_Exercise requirements_
Pull each line with the string "будет" from the entries.

_Source material_
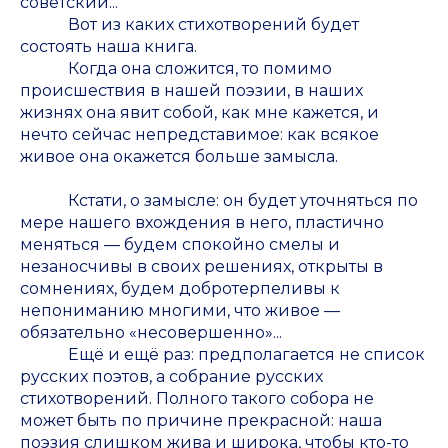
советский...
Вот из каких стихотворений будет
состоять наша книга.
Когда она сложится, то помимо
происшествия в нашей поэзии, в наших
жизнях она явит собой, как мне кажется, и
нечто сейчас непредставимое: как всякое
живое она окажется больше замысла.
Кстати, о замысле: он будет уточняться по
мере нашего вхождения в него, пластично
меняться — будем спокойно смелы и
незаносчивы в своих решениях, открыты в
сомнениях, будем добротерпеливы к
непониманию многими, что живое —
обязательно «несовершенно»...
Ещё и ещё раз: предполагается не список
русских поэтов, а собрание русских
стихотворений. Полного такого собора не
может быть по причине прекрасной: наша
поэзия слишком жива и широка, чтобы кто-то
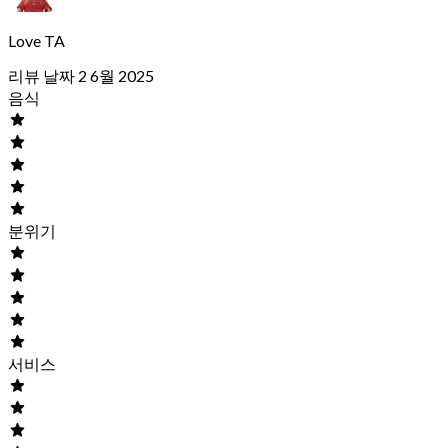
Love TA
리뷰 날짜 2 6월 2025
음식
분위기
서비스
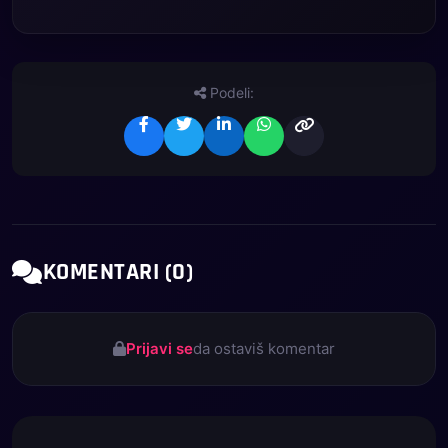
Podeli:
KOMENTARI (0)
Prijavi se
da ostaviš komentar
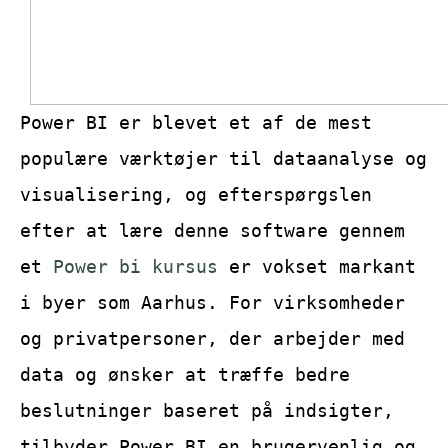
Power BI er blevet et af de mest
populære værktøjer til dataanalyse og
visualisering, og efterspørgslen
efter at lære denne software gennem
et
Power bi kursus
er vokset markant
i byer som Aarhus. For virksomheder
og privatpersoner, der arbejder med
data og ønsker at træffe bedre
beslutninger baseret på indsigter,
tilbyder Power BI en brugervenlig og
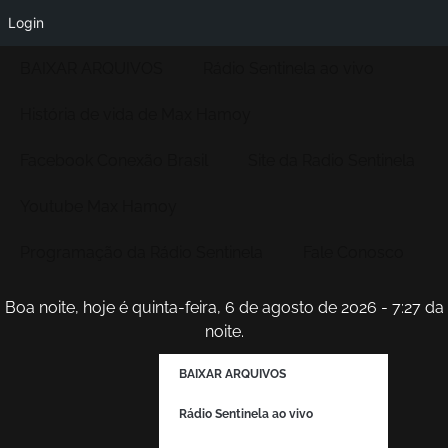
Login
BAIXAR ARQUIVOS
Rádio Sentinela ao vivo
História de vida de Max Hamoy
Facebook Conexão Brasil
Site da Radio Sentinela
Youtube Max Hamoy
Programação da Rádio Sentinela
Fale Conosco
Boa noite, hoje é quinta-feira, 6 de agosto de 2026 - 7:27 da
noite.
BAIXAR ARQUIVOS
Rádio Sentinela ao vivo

_Task response_
Вот из каких стихотворений будет
Кстати, о замысле: он будет уточняться по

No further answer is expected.